Oleg Korenfeld, executive VP of ad tech and platforms for media agency Mediavest Spark, agreed, saying that traditional advertising buyers and sellers are both used to operating in the same traditional silos and are still adjusting to the cross-platform, multiscreen world of today.

“[They] want to deliver a message that fits naturally in the environment where [consumers] are consuming it, and that’s hard,” Korenfeld said. “When you’re a creative agency, it’s difficult to create one type of ad that can be repurposed both for TV and digital, in both a mobile and living room environment. That’s a lot of ads, a lot of cost, in multiple environments. That hasn’t been solved yet.”

Autumn White, regional digital director for media agency OMD West, added that digital advertisers have an opportunity that just didn’t exist during the days of pure linear: cross-platform means better brand marketing, she said.

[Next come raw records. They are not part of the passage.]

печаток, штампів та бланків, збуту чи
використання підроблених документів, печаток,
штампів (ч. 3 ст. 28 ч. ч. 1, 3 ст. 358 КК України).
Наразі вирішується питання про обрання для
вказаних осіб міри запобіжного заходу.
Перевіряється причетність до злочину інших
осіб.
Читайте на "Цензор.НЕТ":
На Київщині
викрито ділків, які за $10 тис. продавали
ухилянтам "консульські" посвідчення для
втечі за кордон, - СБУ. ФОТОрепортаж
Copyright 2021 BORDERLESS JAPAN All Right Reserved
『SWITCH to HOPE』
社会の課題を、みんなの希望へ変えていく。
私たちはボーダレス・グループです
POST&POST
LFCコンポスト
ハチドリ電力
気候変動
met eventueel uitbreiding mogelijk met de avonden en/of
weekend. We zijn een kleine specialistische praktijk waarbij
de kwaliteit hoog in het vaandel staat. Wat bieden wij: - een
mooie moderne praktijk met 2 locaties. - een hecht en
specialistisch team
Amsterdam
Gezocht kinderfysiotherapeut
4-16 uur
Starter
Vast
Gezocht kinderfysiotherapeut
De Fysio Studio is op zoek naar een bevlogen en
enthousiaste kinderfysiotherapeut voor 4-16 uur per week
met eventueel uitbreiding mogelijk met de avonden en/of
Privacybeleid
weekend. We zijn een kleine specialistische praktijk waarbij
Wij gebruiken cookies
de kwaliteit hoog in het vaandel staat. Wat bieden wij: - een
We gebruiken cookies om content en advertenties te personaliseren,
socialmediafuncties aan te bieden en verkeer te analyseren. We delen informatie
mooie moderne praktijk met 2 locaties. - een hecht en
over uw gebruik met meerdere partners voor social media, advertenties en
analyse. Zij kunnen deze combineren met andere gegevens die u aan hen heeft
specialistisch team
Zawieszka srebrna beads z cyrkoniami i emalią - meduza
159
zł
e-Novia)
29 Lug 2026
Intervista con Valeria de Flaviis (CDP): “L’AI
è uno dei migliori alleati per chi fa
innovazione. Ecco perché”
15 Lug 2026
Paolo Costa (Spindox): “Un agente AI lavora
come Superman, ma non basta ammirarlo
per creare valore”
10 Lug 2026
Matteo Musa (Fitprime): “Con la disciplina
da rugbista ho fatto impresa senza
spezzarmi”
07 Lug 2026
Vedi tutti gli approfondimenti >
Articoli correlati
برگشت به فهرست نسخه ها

“The opportunity is sequential messaging,” White said. “From a creative perspective it’s all about the storytelling, reaching the right person at the right time, in the right place, on the right platform, and building on the story you’re seeing everywhere.”

CROSS-PLATFORM MEASUREMENT: STILL LACKING

During the panel there was mixed feelings regarding the state of cross-platform measurement. Some said that the progress made this year by both Nielsen and comScore was substantial. Others were more cautious.

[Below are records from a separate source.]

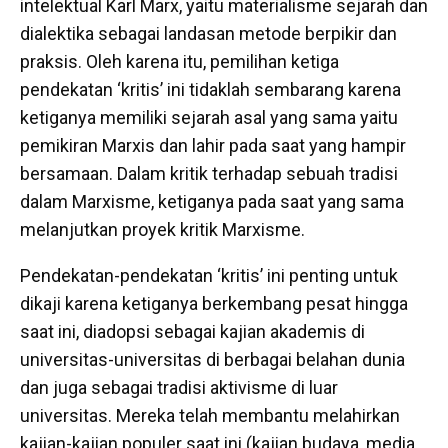
intelektual Karl Marx, yaitu materialisme sejarah dan
dialektika sebagai landasan metode berpikir dan
praksis. Oleh karena itu, pemilihan ketiga
pendekatan ‘kritis’ ini tidaklah sembarang karena
ketiganya memiliki sejarah asal yang sama yaitu
pemikiran Marxis dan lahir pada saat yang hampir
bersamaan. Dalam kritik terhadap sebuah tradisi
dalam Marxisme, ketiganya pada saat yang sama
melanjutkan proyek kritik Marxisme.
Pendekatan-pendekatan ‘kritis’ ini penting untuk
dikaji karena ketiganya berkembang pesat hingga
saat ini, diadopsi sebagai kajian akademis di
universitas-universitas di berbagai belahan dunia
dan juga sebagai tradisi aktivisme di luar
universitas. Mereka telah membantu melahirkan
kajian-kajian populer saat ini (kajian budaya, media,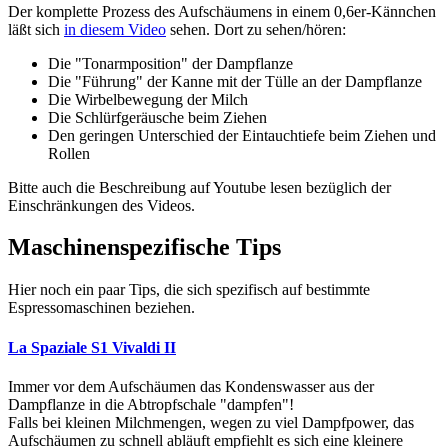
Der komplette Prozess des Aufschäumens in einem 0,6er-Kännchen
läßt sich
in diesem Video
sehen. Dort zu sehen/hören:
Die "Tonarmposition" der Dampflanze
Die "Führung" der Kanne mit der Tülle an der Dampflanze
Die Wirbelbewegung der Milch
Die Schlürfgeräusche beim Ziehen
Den geringen Unterschied der Eintauchtiefe beim Ziehen und
Rollen
Bitte auch die Beschreibung auf Youtube lesen bezüglich der
Einschränkungen des Videos.
Maschinenspezifische Tips
Hier noch ein paar Tips, die sich spezifisch auf bestimmte
Espressomaschinen beziehen.
La Spaziale S1 Vivaldi II
Immer vor dem Aufschäumen das Kondenswasser aus der
Dampflanze in die Abtropfschale "dampfen"!
Falls bei kleinen Milchmengen, wegen zu viel Dampfpower, das
Aufschäumen zu schnell abläuft empfiehlt es sich eine kleinere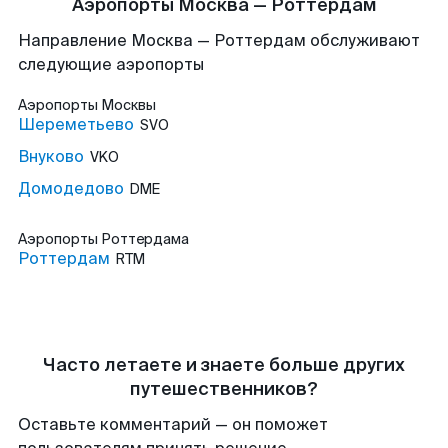
Аэропорты Москва — Роттердам
Направление Москва — Роттердам обслуживают
следующие аэропорты
Аэропорты
Москвы
Шереметьево
SVO
Внуково
VKO
Домодедово
DME
Аэропорты
Роттердама
Роттердам
RTM
Часто летаете и знаете больше других
путешественников?
Оставьте комментарий — он поможет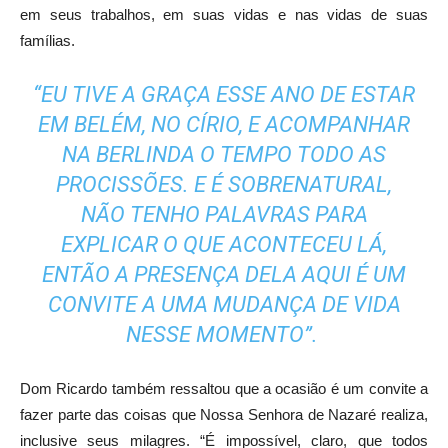
em seus trabalhos, em suas vidas e nas vidas de suas
famílias.
“EU TIVE A GRAÇA ESSE ANO DE ESTAR
EM BELÉM, NO CÍRIO, E ACOMPANHAR
NA BERLINDA O TEMPO TODO AS
PROCISSÕES. E É SOBRENATURAL,
NÃO TENHO PALAVRAS PARA
EXPLICAR O QUE ACONTECEU LÁ,
ENTÃO A PRESENÇA DELA AQUI É UM
CONVITE A UMA MUDANÇA DE VIDA
NESSE MOMENTO”.
Dom Ricardo também ressaltou que a ocasião é um convite a
fazer parte das coisas que Nossa Senhora de Nazaré realiza,
inclusive seus milagres. “É impossível, claro, que todos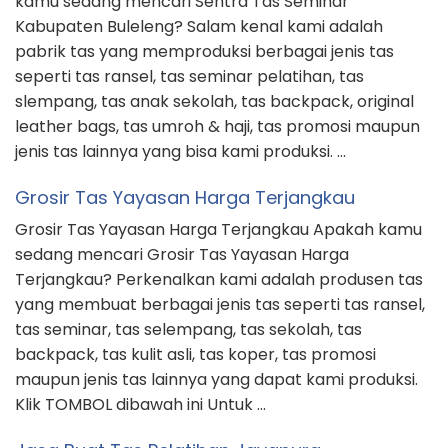
kamu sedang mencari Sentra Tas Seminar
Kabupaten Buleleng? Salam kenal kami adalah
pabrik tas yang memproduksi berbagai jenis tas
seperti tas ransel, tas seminar pelatihan, tas
slempang, tas anak sekolah, tas backpack, original
leather bags, tas umroh & haji, tas promosi maupun
jenis tas lainnya yang bisa kami produksi. …
Grosir Tas Yayasan Harga Terjangkau
Grosir Tas Yayasan Harga Terjangkau Apakah kamu
sedang mencari Grosir Tas Yayasan Harga
Terjangkau? Perkenalkan kami adalah produsen tas
yang membuat berbagai jenis tas seperti tas ransel,
tas seminar, tas selempang, tas sekolah, tas
backpack, tas kulit asli, tas koper, tas promosi
maupun jenis tas lainnya yang dapat kami produksi.
Klik TOMBOL dibawah ini Untuk …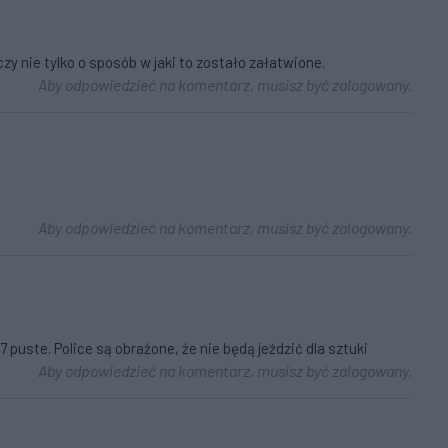
zy nie tylko o sposób w jaki to zostało załatwione.
Aby odpowiedzieć na komentarz, musisz być zalogowany.
Aby odpowiedzieć na komentarz, musisz być zalogowany.
 puste. Police są obrażone, że nie będą jeździć dla sztuki
Aby odpowiedzieć na komentarz, musisz być zalogowany.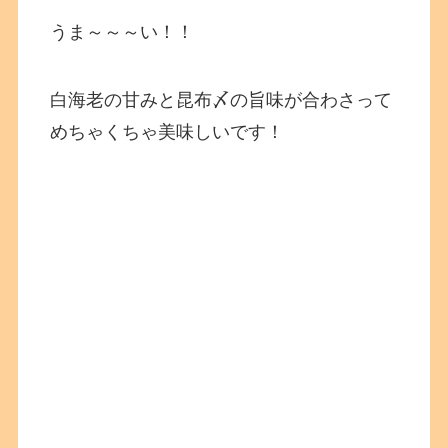
うま～～～い！！
白海老の甘みと昆布〆の旨味が合わさって
めちゃくちゃ美味しいです！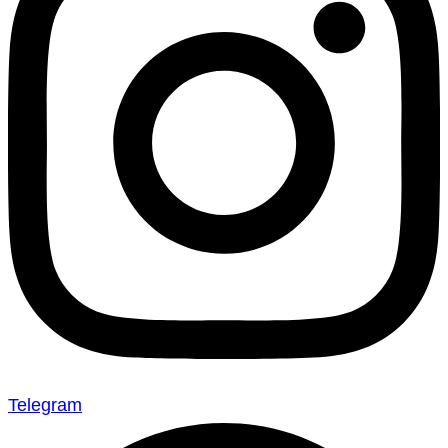
Telegram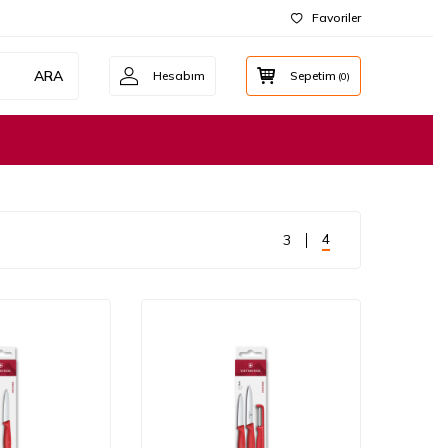
Favoriler
ARA
Hesabım
Sepetim
(
0
)
4
3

“We need to figure out how to measure mobile accurately, that’s the biggest one,” White said. “I think it’s going to be complicated, because we live in a world of walled gardens—there’s Google, there’s Facebook, sometimes they share, sometimes they don’t. Nielsen has its data, comScore has an integration with Rentrak and everybody has these niche products, where you can use one thing but not the other. It’s piecemeal.”

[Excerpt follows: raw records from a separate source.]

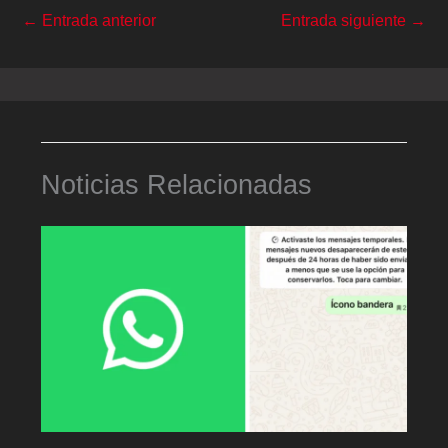
←
Entrada anterior
Entrada siguiente
→
Noticias Relacionadas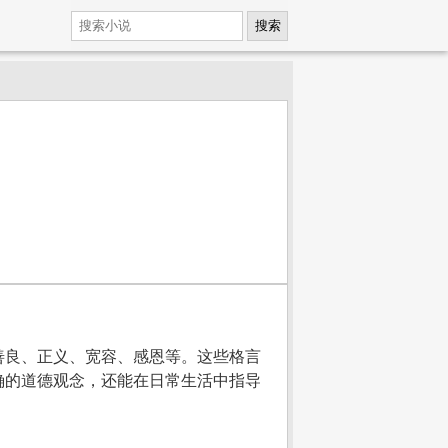
搜索
善良、正义、宽容、感恩等。这些格言
确的道德观念，还能在日常生活中指导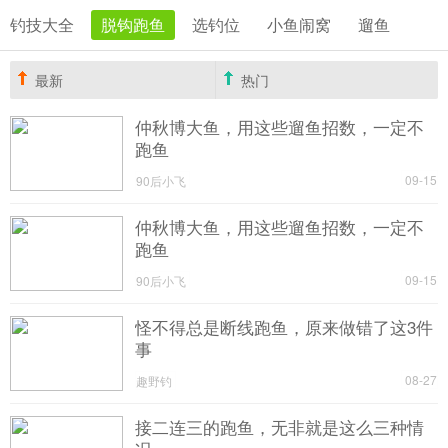
钓技大全
脱钩跑鱼
选钓位
小鱼闹窝
遛鱼
最新
热门
仲秋博大鱼，用这些遛鱼招数，一定不
跑鱼
09-15
90后小飞
仲秋博大鱼，用这些遛鱼招数，一定不
跑鱼
09-15
90后小飞
怪不得总是断线跑鱼，原来做错了这3件
事
08-27
趣野钓
接二连三的跑鱼，无非就是这么三种情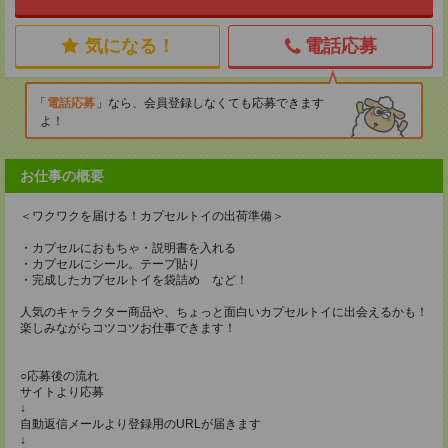
気になる！
電話応募
電話応募
なら、会員登録しなくても応募できます
よ！
お仕事の概要
＜ワクワクを届ける！カプセルトイの出荷準備＞
・カプセルにおもちゃ・説明書を入れる
・カプセルにシール。テープ貼り
・完成したカプセルトイを袋詰め など！
人気のキャラクター商品や、ちょっと面白いカプセルトイに出会えるかも！
楽しみながらコツコツお仕事できます！
○応募後の流れ
サイトより応募
↓
自動返信メールより登録用のURLが届きます
↓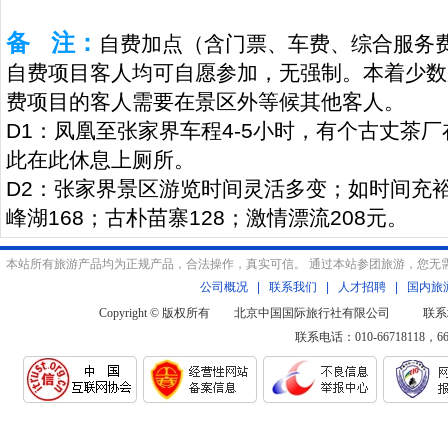
备 注：
自费加点（含门票、车费、综合服务
自费项目客人均可自愿参加，无强制。本着少数
费项目的客人需要在景区外等候其他客人。
D1：凤凰至张家界车程4-5小时，有个古丈茶
此在此休息上厕所。
D2：张家界景区游览时间灵活多变；如时间充
峰湖168；古朴苗寨128；激情漂流208元。
本站所有旅游产品均为正规产品，合法操作，真实可信。 通过本站参团旅游，您无
公司概况
|
联系我们
|
人才招聘
|
国内旅
Copyright © 版权所有 北京中国国际旅行社有限公司 联系
联系电话：010-66718118，6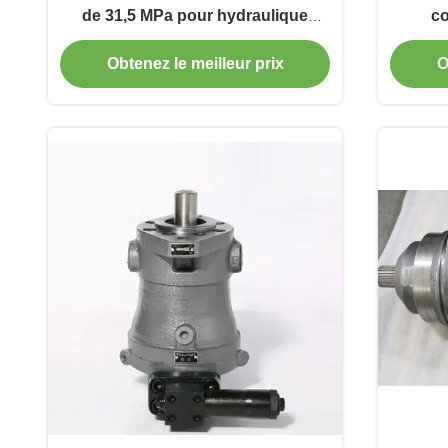
de 31,5 MPa pour hydraulique
co
agricole
therm
Obtenez le meilleur prix
O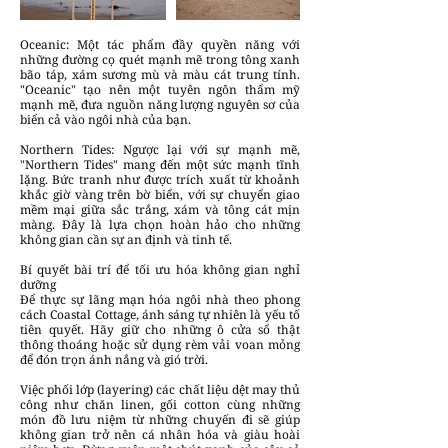
Oceanic: Một tác phẩm đầy quyền năng với
những đường cọ quét mạnh mẽ trong tông xanh
bão táp, xám sương mù và màu cát trung tính.
"Oceanic" tạo nên một tuyên ngôn thẩm mỹ
mạnh mẽ, đưa nguồn năng lượng nguyên sơ của
biển cả vào ngôi nhà của bạn.
Northern Tides: Ngược lại với sự mạnh mẽ,
"Northern Tides" mang đến một sức mạnh tĩnh
lặng. Bức tranh như được trích xuất từ khoảnh
khắc giờ vàng trên bờ biển, với sự chuyển giao
mềm mại giữa sắc trắng, xám và tông cát mịn
màng. Đây là lựa chọn hoàn hảo cho những
không gian cần sự an định và tinh tế.
Bí quyết bài trí để tối ưu hóa không gian nghỉ
dưỡng
Để thực sự lãng mạn hóa ngôi nhà theo phong
cách Coastal Cottage, ánh sáng tự nhiên là yếu tố
tiên quyết. Hãy giữ cho những ô cửa sổ thật
thông thoáng hoặc sử dụng rèm vải voan mỏng
để đón trọn ánh nắng và gió trời.
Việc phối lớp (layering) các chất liệu dệt may thủ
công như chăn linen, gối cotton cùng những
món đồ lưu niệm từ những chuyến đi sẽ giúp
không gian trở nên cá nhân hóa và giàu hoài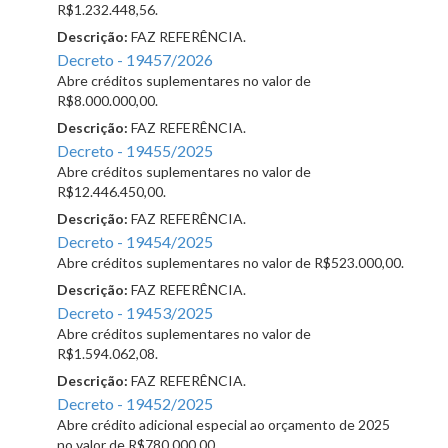
R$1.232.448,56.
Descrição:
FAZ REFERÊNCIA.
Decreto - 19457/2026
Abre créditos suplementares no valor de
R$8.000.000,00.
Descrição:
FAZ REFERÊNCIA.
Decreto - 19455/2025
Abre créditos suplementares no valor de
R$12.446.450,00.
Descrição:
FAZ REFERÊNCIA.
Decreto - 19454/2025
Abre créditos suplementares no valor de R$523.000,00.
Descrição:
FAZ REFERÊNCIA.
Decreto - 19453/2025
Abre créditos suplementares no valor de
R$1.594.062,08.
Descrição:
FAZ REFERÊNCIA.
Decreto - 19452/2025
Abre crédito adicional especial ao orçamento de 2025
no valor de R$780.000,00.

“A bunch of different measurements are going to be used,” FreeWheel’s Beere said. “That’s the world we live in, where there are different vendors providing different solutions.”

BrightLine’s Fisher noted that Nielsen admitted it was a couple of years late to the party on cross-platform measurement, but that it’s still in the TV ratings business. And as the TV sellers have a TV-first mentality, “Nielsen is going to have that mentality,” he said.

“One of the big hurdles for the networks as they go TV Everywhere and OTT is the lack of data put out by the operators, so if you log in to Discovery Channel’s OTT apps, Discovery not only doesn’t get any of the data of you as a user, they also can’t collect the data of what you’re watching,” Fisher added.

That makes it more difficult to track the information needed to buy and sell advertising, especially considering that multichannel video programming distributors mostly don’t share the TV Everywhere viewer information a channel operator might, regarding who’s viewing what, when and on which platforms.

“It’s our responsibility on the demand side to ask what’s technically possible, because if we can measure digitally across desktop and mobile and in OTT, why wouldn’t we do it?” Fisher said. “The only reason we don’t is because TV buyers and sellers don’t understand it yet.”

OTT NEEDS THE ADS

Netflix has been around for years and the new ESPN OTT service was just announced. One big thing they have in common? The execs on this panel insist that advertising will be crucial for the long-term survival of both.

Netflix’s domestic subscriber growth has long since plateaued, yet the streaming media giant has more than a hundred original series and films it can monetize elsewhere, outside of its monthly subscriber base. “Eventually they’ll do sponsorship, and then inserted advertising,” Fisher said.

As for the new ESPN OTT service—which will offer content outside of the linear cable channel itself—advertising will be key, according to Mediavest Spark’s Korenfeld. Otherwise, ESPN parent Disney will be relying on subscription dollars only.

“Adoption will be a problem, because as prices go up, as we go from triple play to double play, now we’re paying for Netflix, for Amazon, for Hulu, for ESPN, your bill will still be just as big or bigger,” Korenfeld said.